Lady Gaga, Eric Clapton, Grace Jones and beloved Canadian rockers the Tragically Hip all feature in documentaries making their debuts at this year’s fest, whilst being dead for a number of years will deter neither Michael Jackson nor Sammy Davis, Jr., from making beyond-the-grave appearances on the big screen over the next few days. Eminem has a producer credit on a TIFF film (Bodied), as does Drake, who also appears on-screen in his project The Carter Effect, though neither are thought to be coming to town.
Here’s a quick rundown on some of the musicians set to rub shoulders, both literally and figuratively, with Angelina Jolie, George Clooney, Kate Winslet, Idris Elba and the many other Hollywood types in town to strut the red carpet and titillate the paparazzi until Sept. 17.
The iconic guitar-slinger is the subject of a star-studded documentary entitled Eric Clapton: Life in 12 Bars helmed by Rush director Lili Fini Zanuck that promises an in-depth look at his tumultuous five-decade career and occasionally tragic life through up-close-and-personal interviews with Clapton, his family and friends, and peers both living and dead such as Steve Winwood, George Harrison, Jimi Hendrix and B.B. King. Clapton will face the public at a news conference on Sept. 11 that will be live-streamed for the curious on the TIFF website. No word yet, however, on whether Slowhand will deign to furnish us with a few hot licks while making the promotional rounds in Toronto.

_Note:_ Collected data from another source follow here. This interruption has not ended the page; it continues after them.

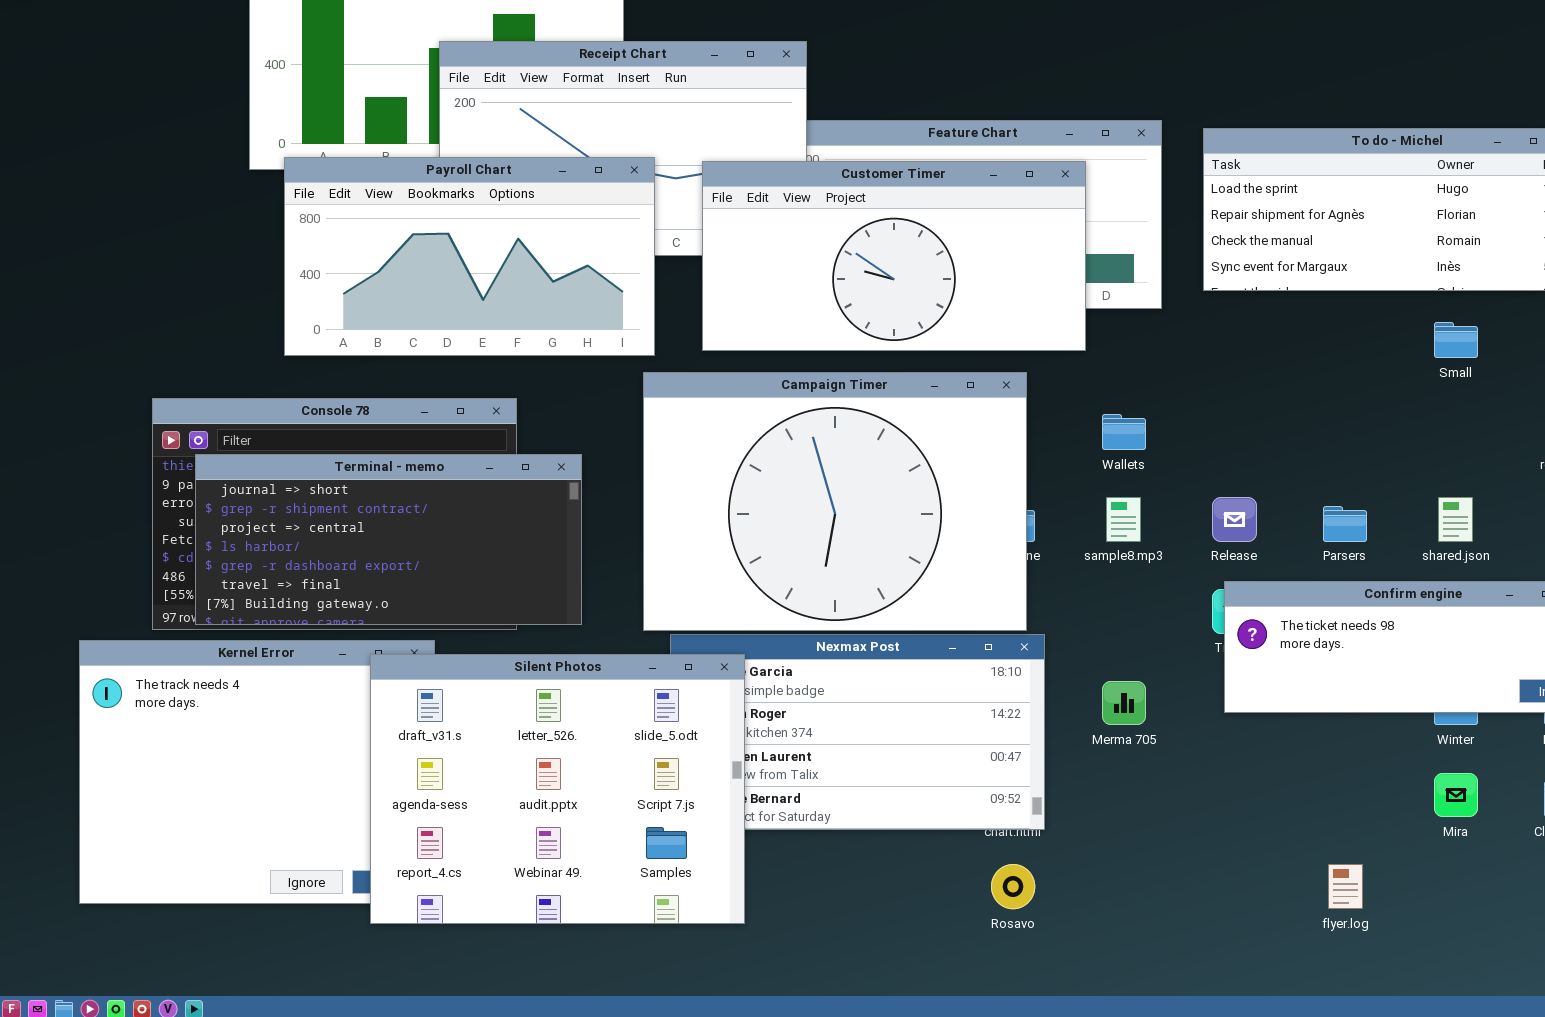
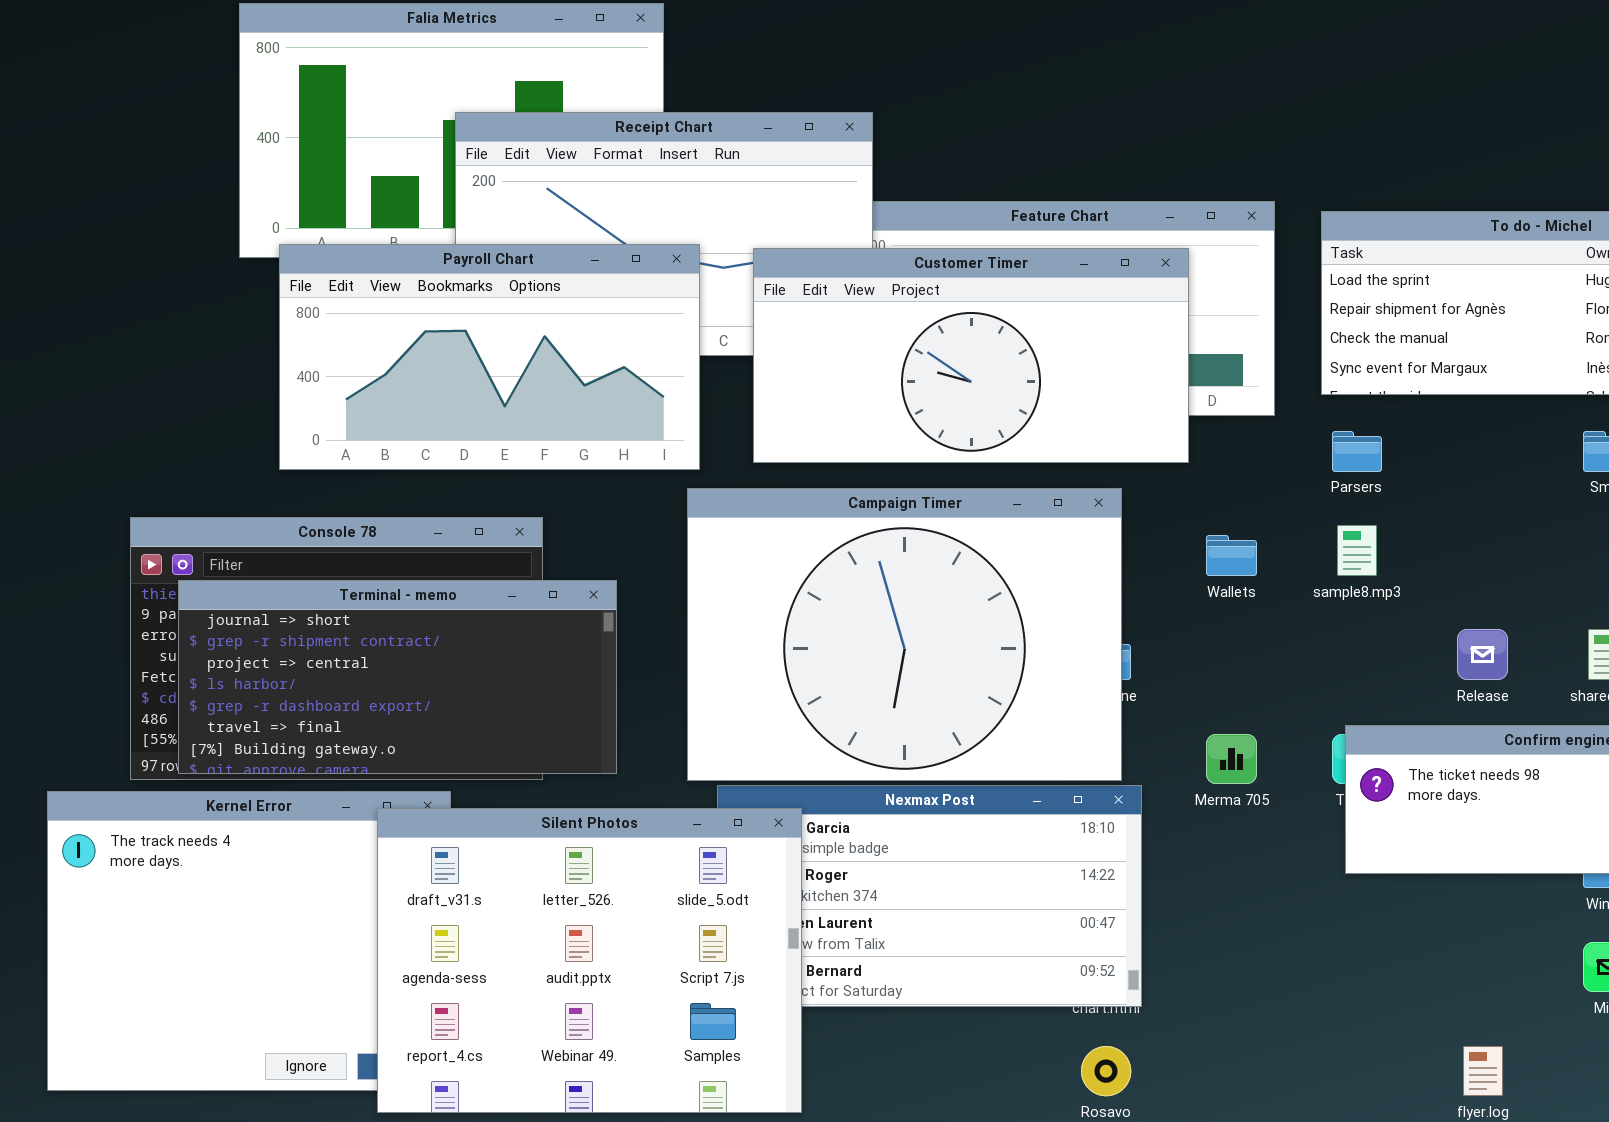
sample8.mp3: [1106,497,1141,542] -> [1337,525,1377,576], moved
Release: [1212,497,1257,542] -> [1457,629,1508,680], moved
Parsers: [1323,506,1367,542] -> [1332,431,1382,472], moved
Merma 705: [1102,681,1146,725] -> [1206,734,1257,784], moved

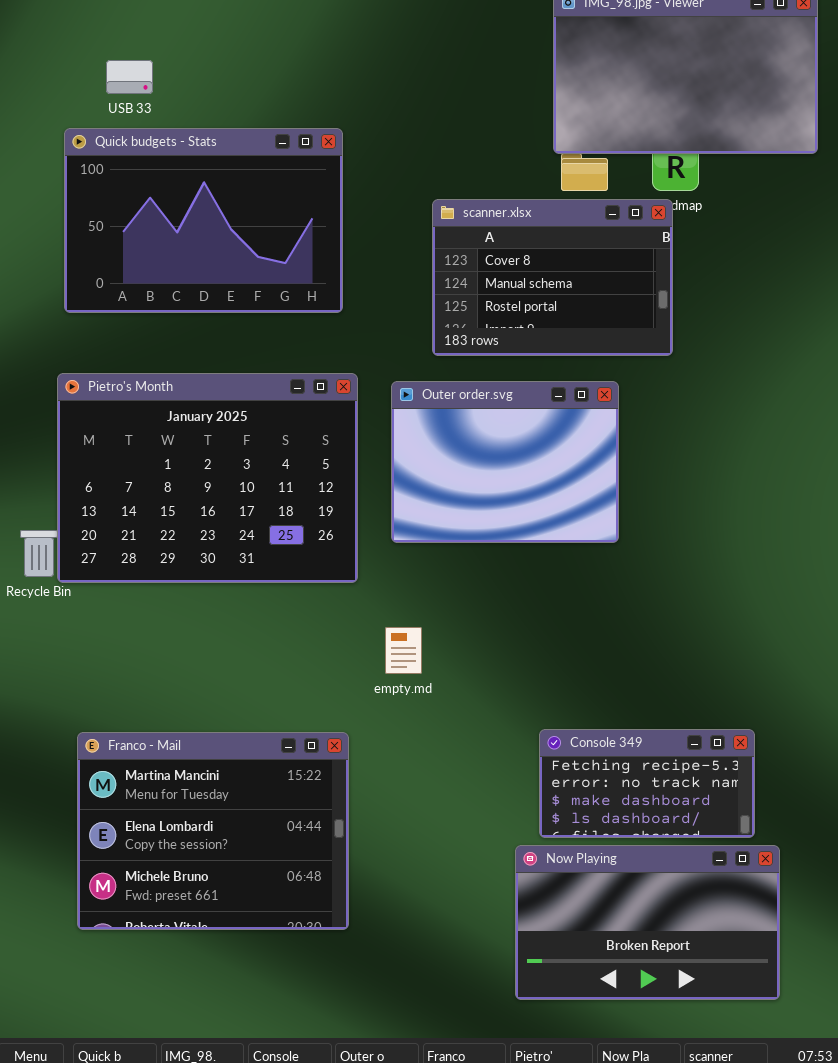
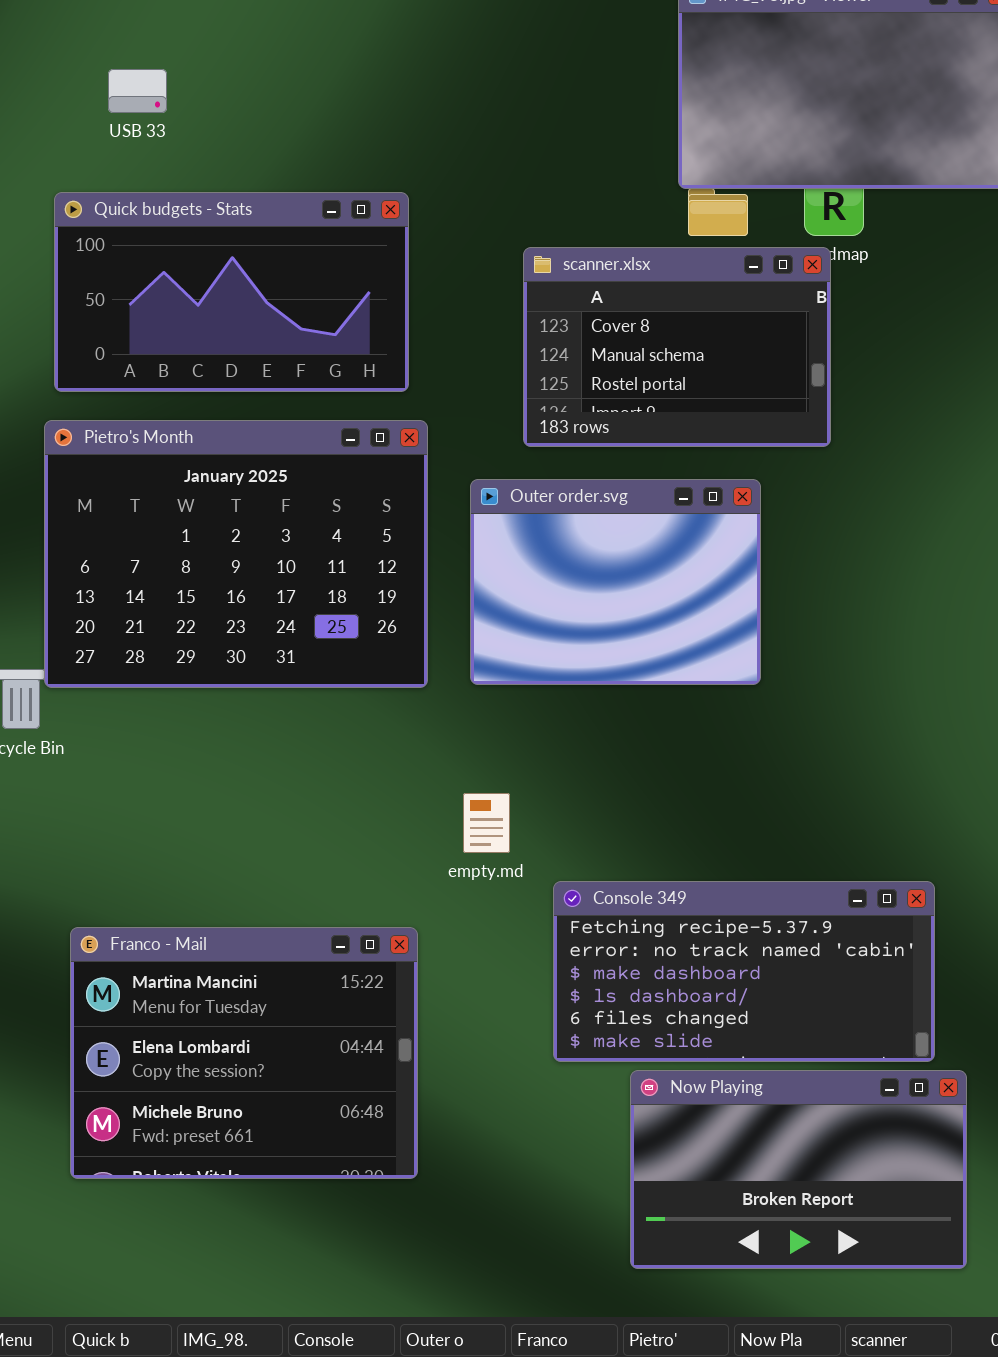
Quick budgets - Stats: [64,128,343,313] -> [54,192,409,392], resized
Pietro's Month: [57,373,358,583] -> [44,420,428,688], moved
Console 349: [539,729,755,838] -> [553,881,935,1062], resized

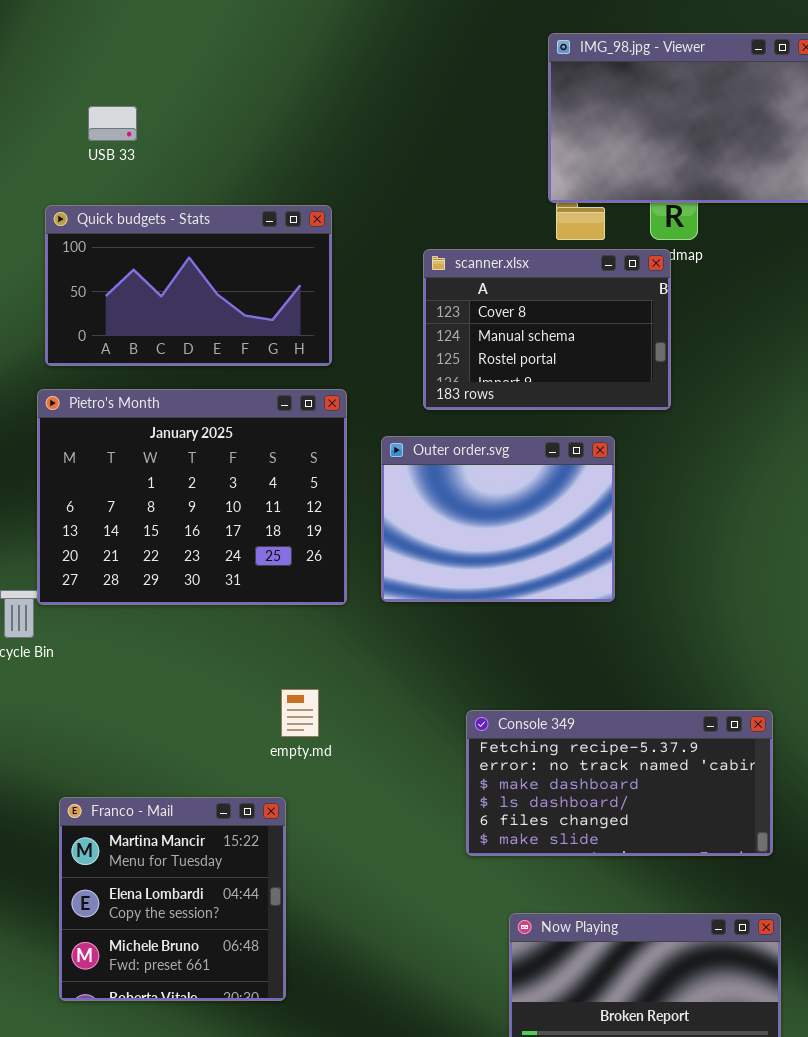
empty.md: [463,793,510,853] -> [281,689,319,737], moved
Console 349: [553,881,935,1062] -> [466,710,773,856], moved
Franco - Mail: [70,927,418,1179] -> [59,797,286,1001], resized

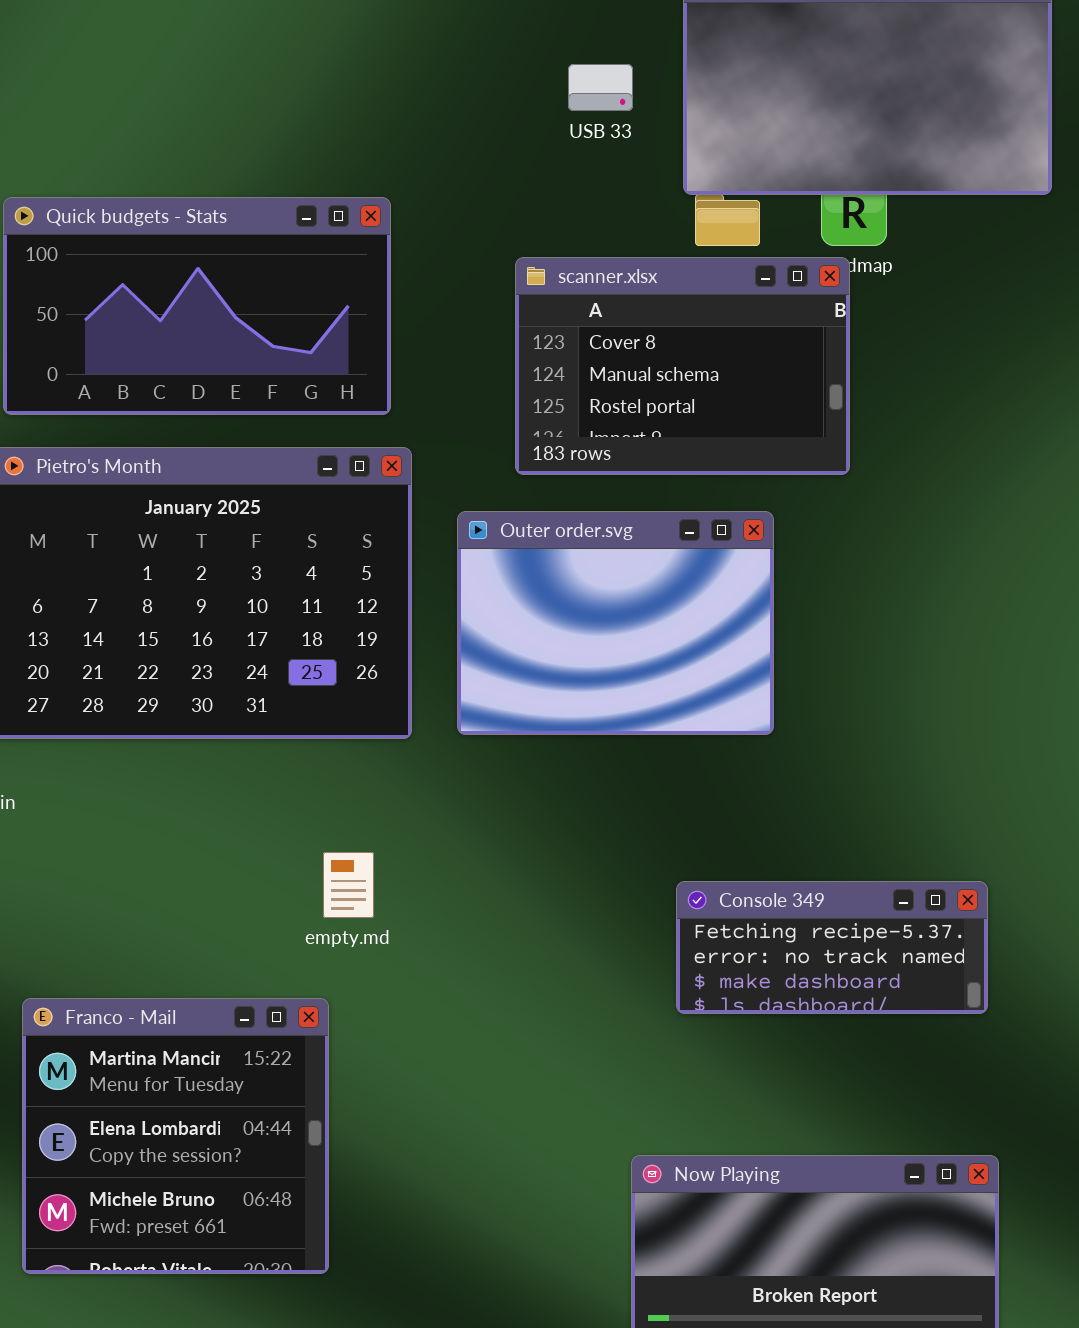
USB 33: [88,106,137,141] -> [568,64,633,111], moved
Console 349: [466,710,773,856] -> [676,881,988,1014], resized

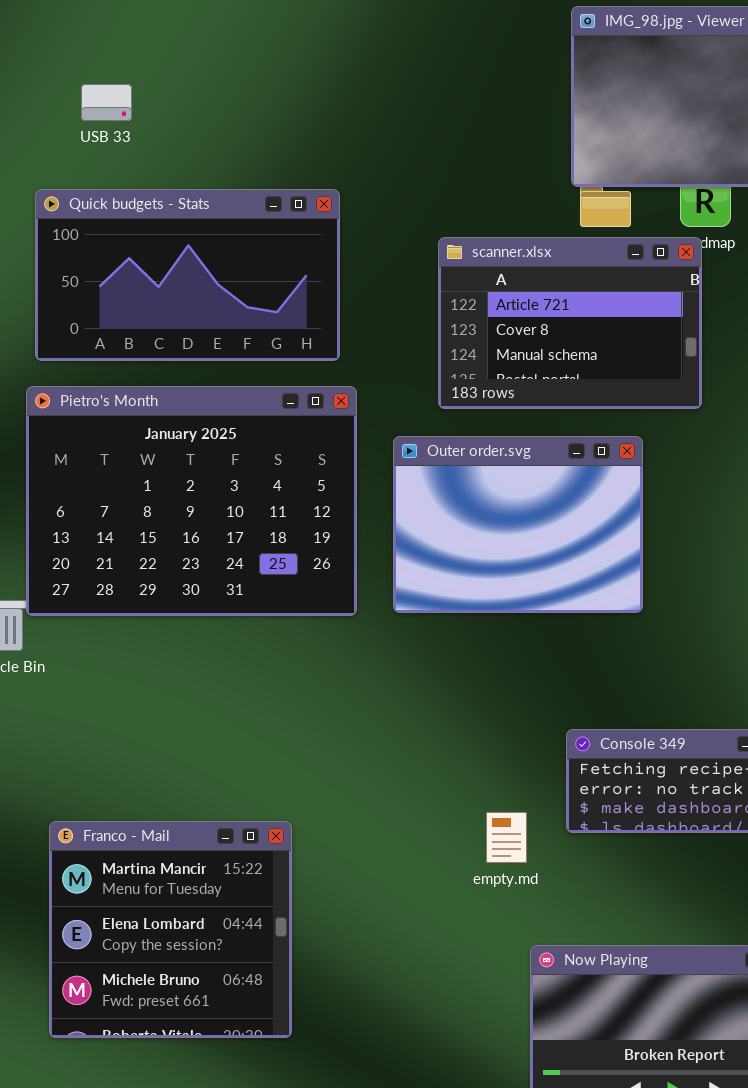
USB 33: [568,64,633,111] -> [81,84,132,121], moved
scanner.xlsx: [515,257,850,475] -> [438,237,702,409], scrolled up 1 row
empty.md: [323,852,374,918] -> [486,812,527,863], moved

- Screens Sept. 10 at 6:15 p.m. at the TIFF Bell Lightbox; Sept. 11 at 3:30 p.m. at the Scotiabank Theatre and Sept. 16 at 5:45 p.m. at the Scotiabank
The Tragically Hip
Taking their first collaborative crack at a rock-’n’-roll concert picture, co-directors Jennifer Baichwal and Nicholas de Pencier — the duo behind the acclaimed documentaries Manufactured Landscapes and Watermark — got on the bus, in the dressing room and up onstage with the treasured Kingston quintet for the duration of last summer’s Man Machine Poem tour to make Long Time Running, a chronicle of what most assume will be the Tragically Hip’s final trip across Canada, given frontman Gord Downie’s diagnosis with terminal brain cancer two springs ago.